Collected data

-=-=-=-=-

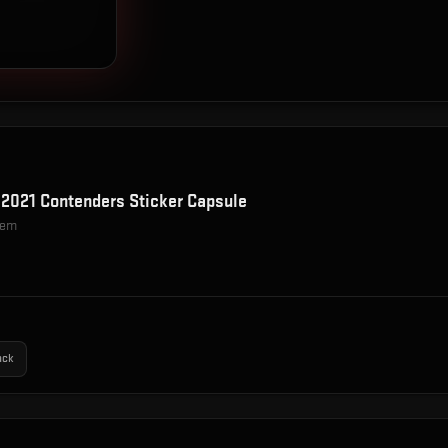
2021 Contenders Sticker Capsule
item
ack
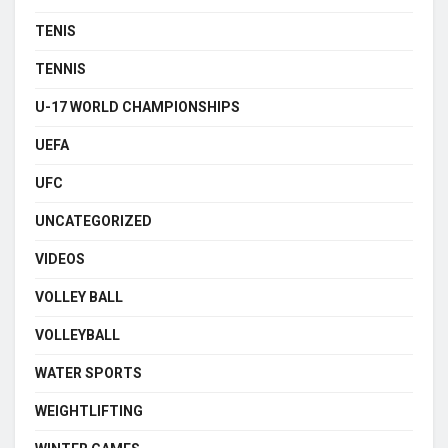
TENIS
TENNIS
U-17 WORLD CHAMPIONSHIPS
UEFA
UFC
UNCATEGORIZED
VIDEOS
VOLLEY BALL
VOLLEYBALL
WATER SPORTS
WEIGHTLIFTING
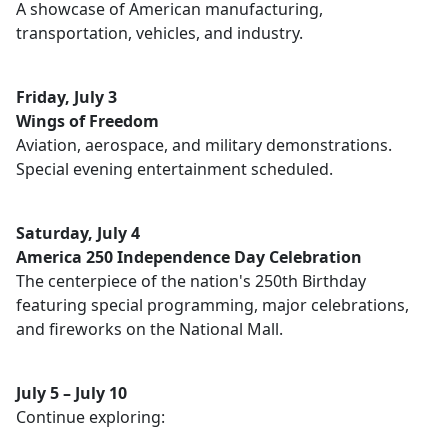
A showcase of American manufacturing,
transportation, vehicles, and industry.
Friday, July 3
Wings of Freedom
Aviation, aerospace, and military demonstrations.
Special evening entertainment scheduled.
Saturday, July 4
America 250 Independence Day Celebration
The centerpiece of the nation's 250th Birthday
featuring special programming, major celebrations,
and fireworks on the National Mall.
July 5 – July 10
Continue exploring:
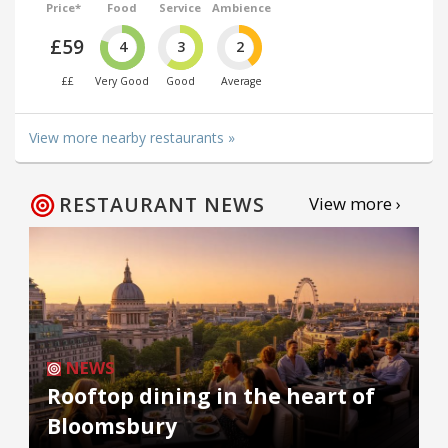
Price*
Food
Service
Ambience
£59
4
3
2
££
Very Good
Good
Average
View more nearby restaurants »
RESTAURANT NEWS
View more ›
NEWS
Rooftop dining in the heart of
Bloomsbury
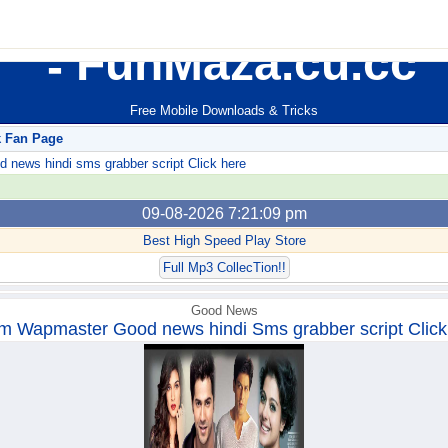
FunMaza.cu.cc
Free Mobile Downloads & Tricks
k Fan Page
ews hindi sms grabber script Click here
09-08-2026 7:21:09 pm
Best High Speed Play Store
Full Mp3 CollecTion!!
Good News
m Wapmaster Good news hindi Sms grabber script Click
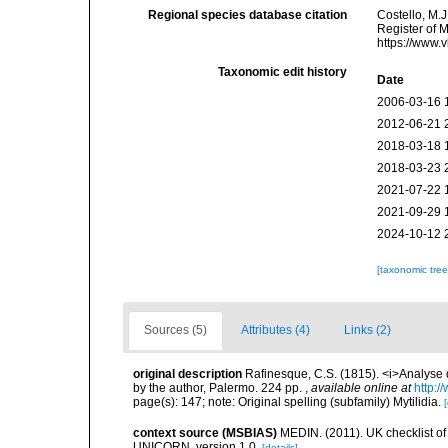
Regional species database citation
Costello, M.J
Register of 
https://www.
Taxonomic edit history
Date
2006-03-16 
2012-06-21 
2018-03-18 
2018-03-23 
2021-07-22 
2021-09-29 
2024-10-12 
[taxonomic tre
Sources (5)
Attributes (4)
Links (2)
original description
Rafinesque, C.S. (1815). <i>Analyse d
by the author, Palermo. 224 pp.
,
available online at
http:/
page(s): 147; note: Original spelling (subfamily) Mytilidia.
[
context source (MSBIAS)
MEDIN. (2011). UK checklist of
UNICORN. version 1.0.
[details]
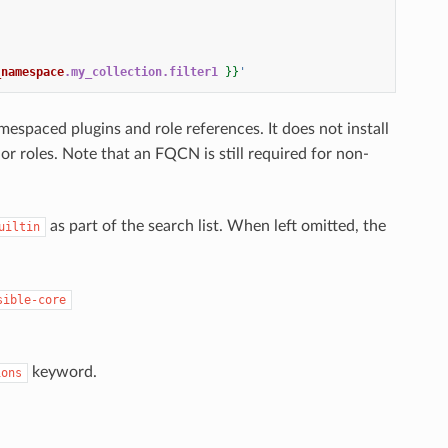
_namespace
.my_collection.filter1
}}
'
spaced plugins and role references. It does not install
r roles. Note that an FQCN is still required for non-
as part of the search list. When left omitted, the
uiltin
sible-core
keyword.
ions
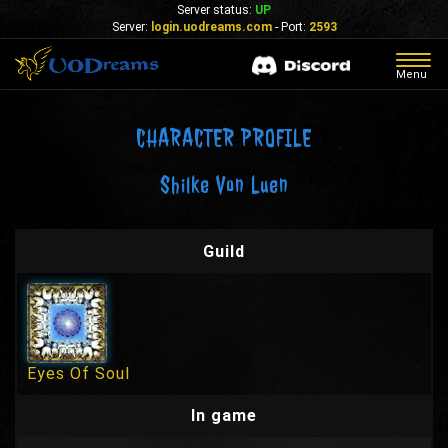
Server status:
UP
Server:
login.uodreams.com
- Port:
2593
Togg
Menu
navig
CHARACTER PROFILE
Shilke Von Luen
Guild
Eyes Of Soul
In game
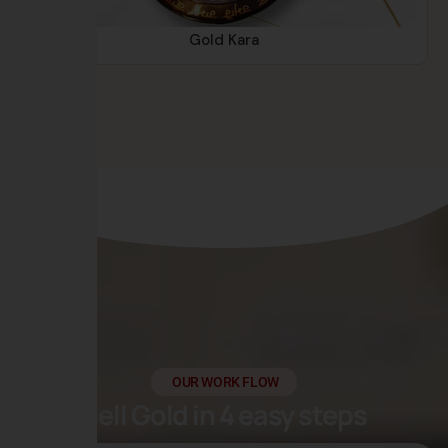
Gold Kara
OUR WORK FLOW
Sell Gold in 4 easy steps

-=-=-=-=-

## What this task involves
Output the data above exactly. Drop every picture.

## Finished exercise
2021 Contenders Sticker Capsule
item
ack
TENIS
TENNIS
U-17 WORLD CHAMPIONSHIPS
UEFA
UFC
UNCATEGORIZED
VIDEOS
VOLLEY BALL
VOLLEYBALL
WATER SPORTS
WEIGHTLIFTING
A showcase of American manufacturing,
transportation, vehicles, and industry.
Friday, July 3
Wings of Freedom
Aviation, aerospace, and military demonstrations.
Special evening entertainment scheduled.
Saturday, July 4
America 250 Independence Day Celebration
The centerpiece of the nation's 250th Birthday
featuring special programming, major celebrations,
and fireworks on the National Mall.
July 5 – July 10
Continue exploring:
Price*
Food
Service
Ambience
£59
4
3
2
££
Very Good
Good
Average
View more nearby restaurants »
RESTAURANT NEWS
View more ›
NEWS
Rooftop dining in the heart of
Bloomsbury
FunMaza.cu.cc
Free Mobile Downloads & Tricks
k Fan Page
ews hindi sms grabber script Click here
09-08-2026 7:21:09 pm
Best High Speed Play Store
Full Mp3 CollecTion!!
Good News
m Wapmaster Good news hindi Sms grabber script Click
Regional species database citation
Costello, M.J
Register of 
https://www.
Taxonomic edit history
Date
2006-03-16 
2012-06-21 
2018-03-18 
2018-03-23 
2021-07-22 
2021-09-29 
2024-10-12 
[taxonomic tre
Sources (5)
Attributes (4)
Links (2)
original description
Rafinesque, C.S. (1815). <i>Analyse d
by the author, Palermo. 224 pp.
,
available online at
http:/
page(s): 147; note: Original spelling (subfamily) Mytilidia.
[
context source (MSBIAS)
MEDIN. (2011). UK checklist of
UNICORN. version 1.0.
[details]
_namespace
.my_collection.filter1
}}
'
spaced plugins and role references. It does not install
r roles. Note that an FQCN is still required for non-
as part of the search list. When left omitted, the
uiltin
sible-core
keyword.
ions
Server status:
UP
Server:
login.uodreams.com
- Port:
2593
Togg
Menu
navig
CHARACTER PROFILE
Shilke Von Luen
Guild
Eyes Of Soul
In game
Gold Kara
OUR WORK FLOW
Sell Gold in 4 easy steps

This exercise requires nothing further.